A recent column likened this task to customer relationship management (CRM) or supply chain management (SCM) projects, suggesting that the 30% success rates reported for them aren’t all that bad. Quite a few readers objected to the comparison. They’re right, too: CRM and SCM make hitting a baseball seem easy.

CRM and SCM require strategic change. As I use the terms, tactical change results in business improvement — your measures get better — while strategic change redefines your goals, and as a result changes what you measure.

Strategic change is much, much harder. Why?

Tactical change involves three organizational dimensions: Process, technology, and employee skills. Typically, you begin with process redesign, then design the technology the new process will need, and finish with a training program for all affected employees.

That’s hard enough. But it’s far simpler than strategic change, which may involve as many as seven other dimensions of change as well — all interconnected and interdependent.

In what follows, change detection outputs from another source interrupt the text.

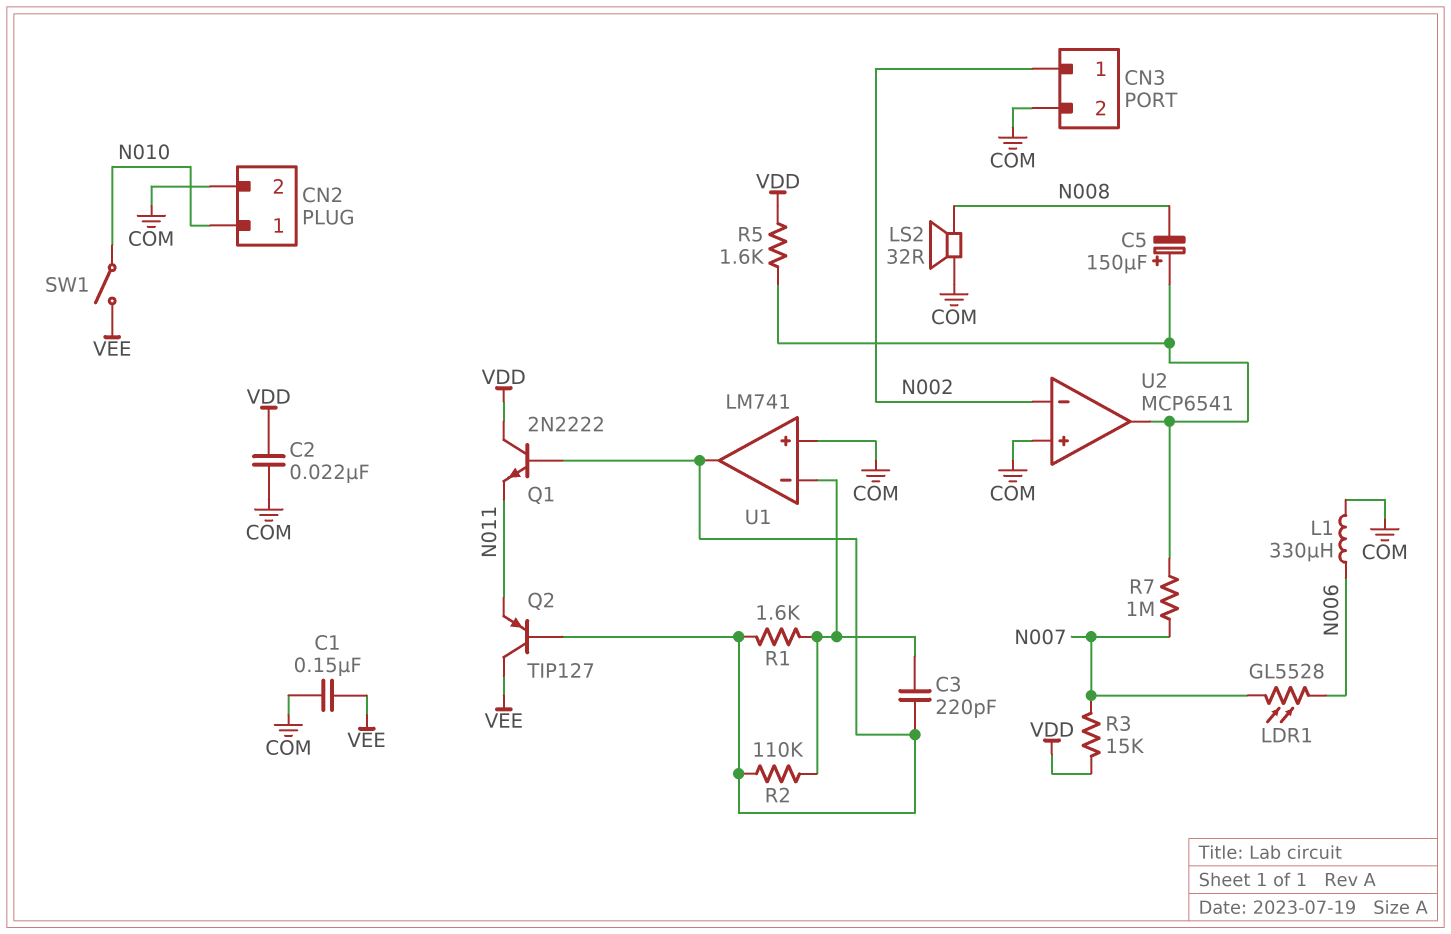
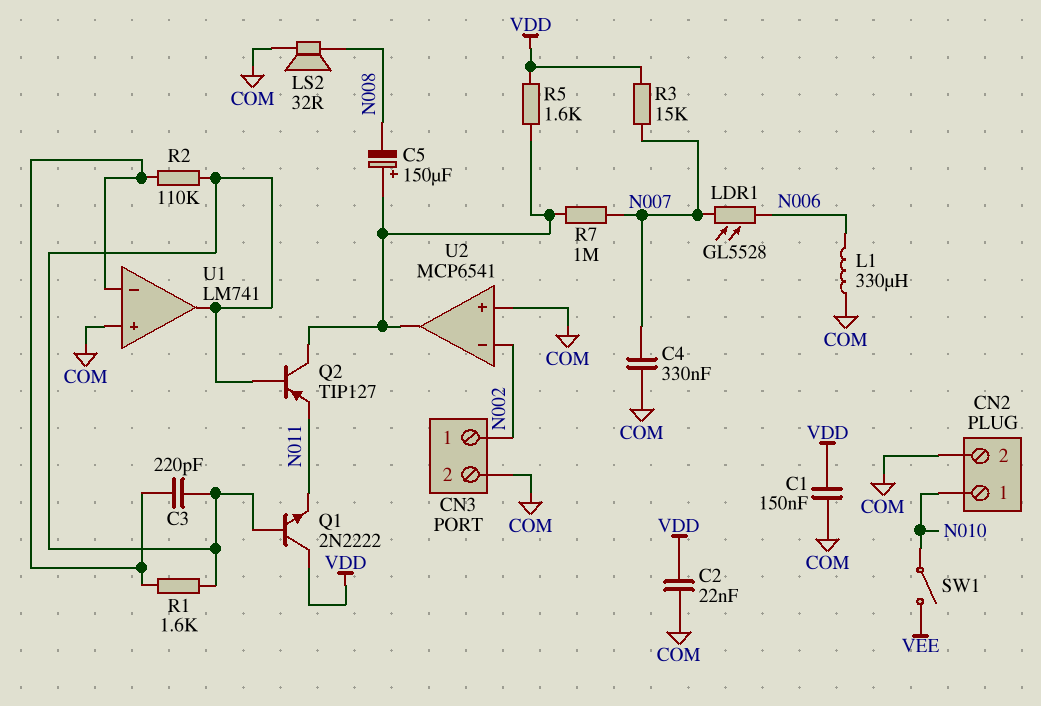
C1: 150nF (COM, VEE) -> 150nF (COM, VDD)
C4: none -> 330nF (COM, N007)
Q2: PNP TIP127 (B U1/out, C VEE, E N011) -> PNP TIP127 (B U1/out, C U2/out, E N011)

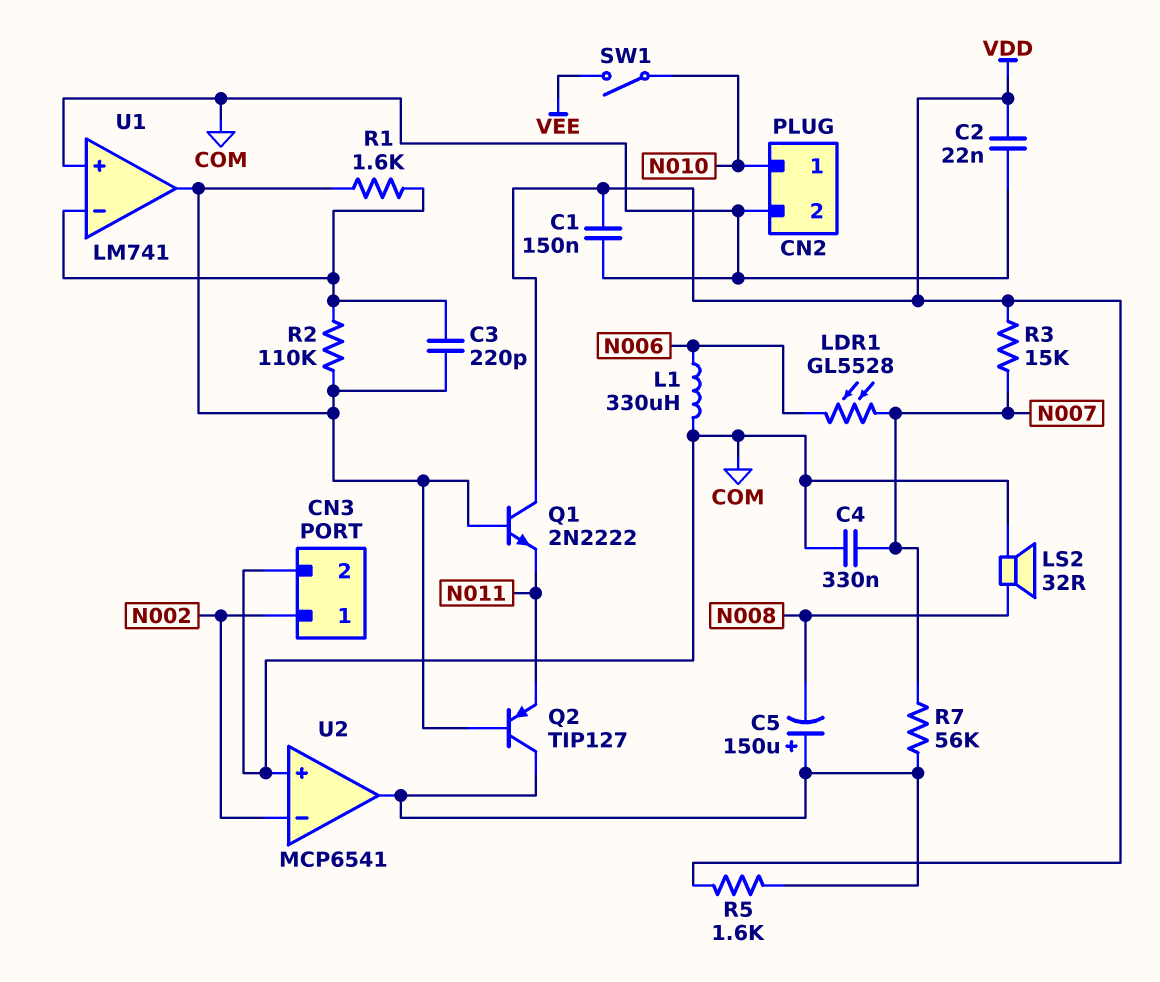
R7: 1M (N007, U2/out) -> 56k (N007, U2/out)

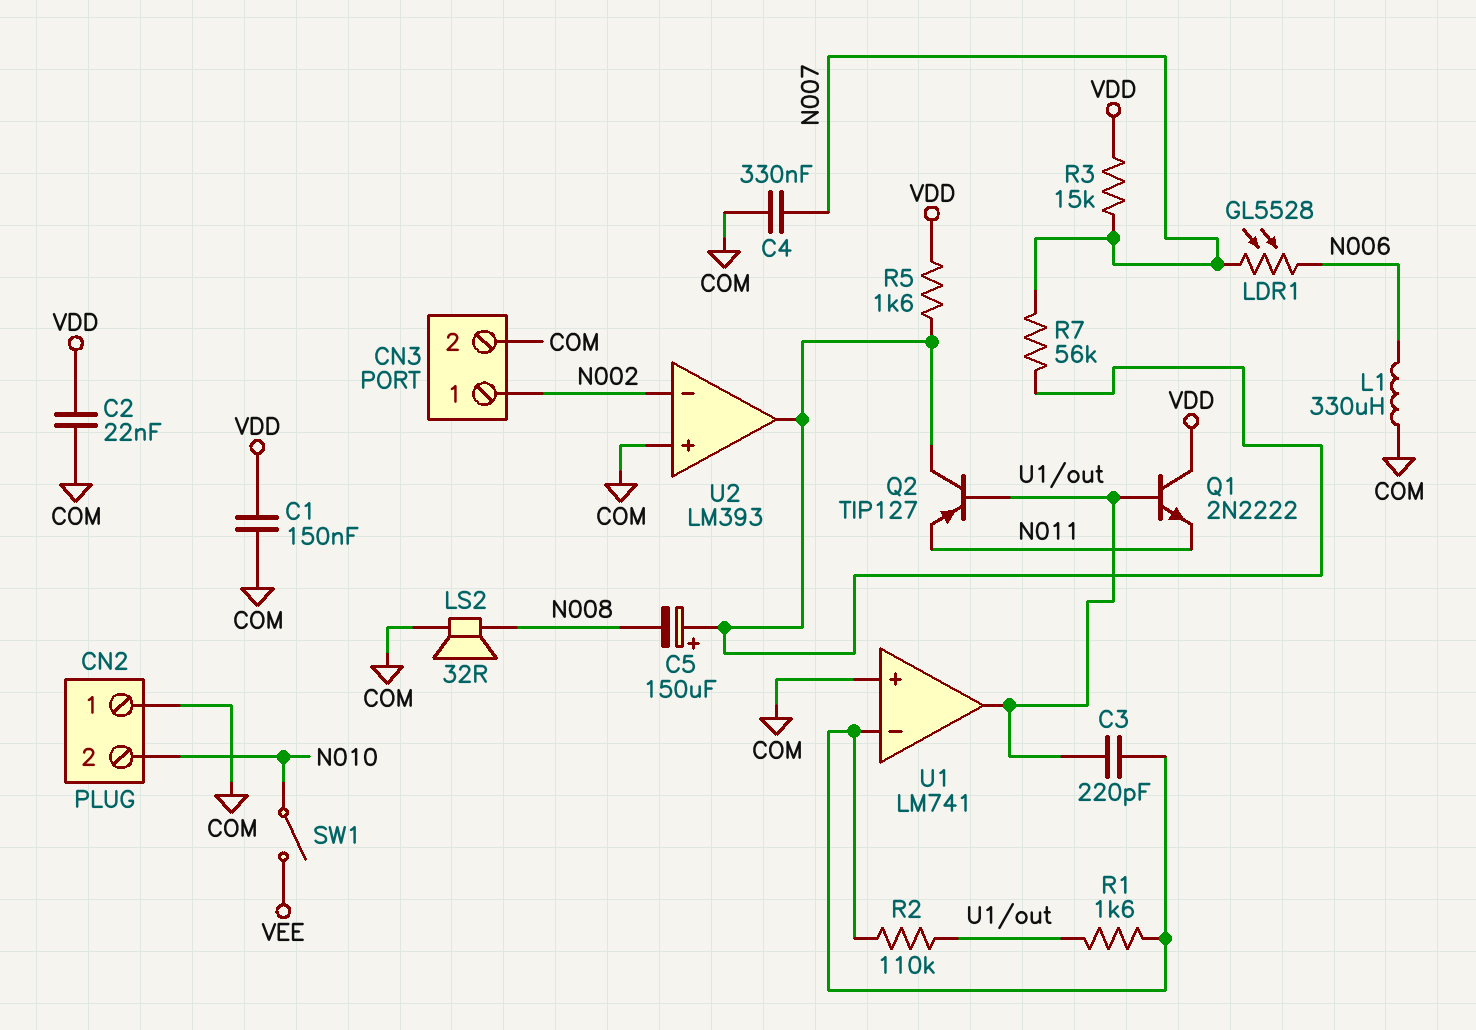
CN2 pin 1: N010 -> COM
CN2 pin 2: COM -> N010
U2: MCP6541 -> LM393

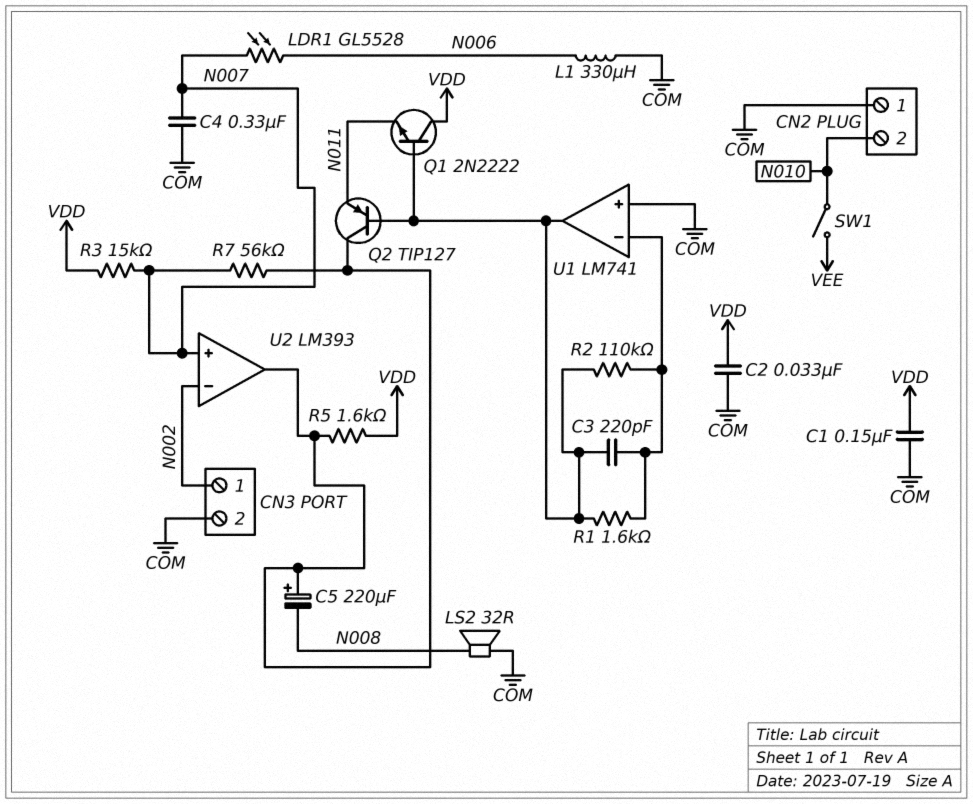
C2: 22nF (COM, VDD) -> 33nF (COM, VDD)
C5: 150uF (plus U2/out, minus N008) -> 220uF (plus U2/out, minus N008)
U2 pin in+: COM -> N007

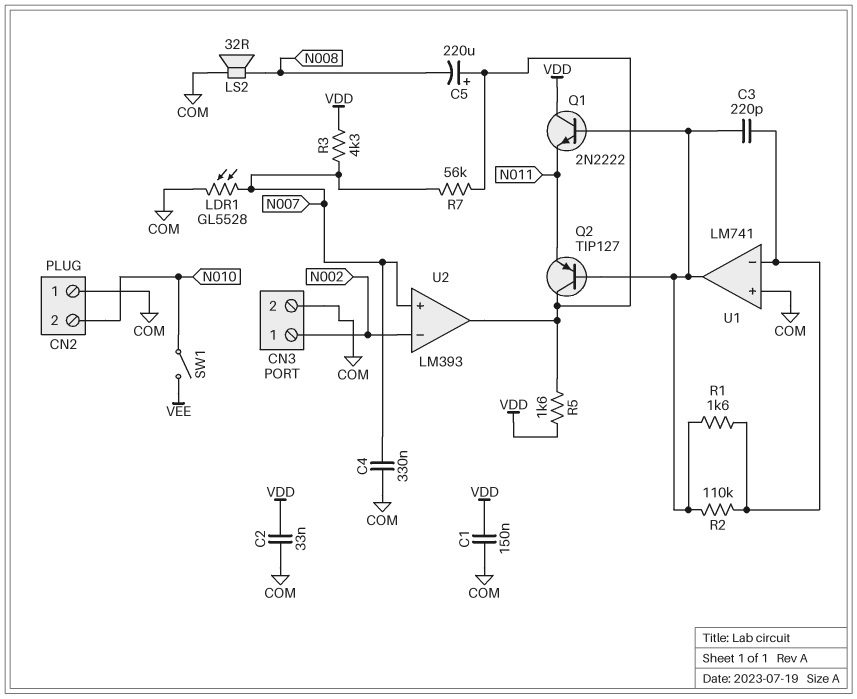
L1: 330uH (COM, N006) -> none
LDR1: GL5528 (N006, N007) -> GL5528 (COM, N007)
R3: 15k (N007, VDD) -> 4.3k (N007, VDD)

Strategic change looks outside the company as well as inside. Looking out, you may need to redefine relationships with customers and vendors, along with your products, and pricing. You need to anticipate how the marketplace you operate in will evolve, and you need to pay careful attention to your “messages” — communication through all media, from advertising to conversations between customers and your call centers.

Internal change gains complexity, too, because you can’t stop with process, technology and skills. Usually, strategic change leads to structural change as well — how you’re organized, your compensation system, and the criteria and paths by which you advance employees. Nor can you ignore the corporate culture.

Some companies say they’re implementing CRM when what they’re really doing is installing a contact management system. That’s a tactical change, and isn’t really all that difficult. True CRM, or SCM, or any other strategic change is a whole lot harder.

In fact, it’s a whole new ball game.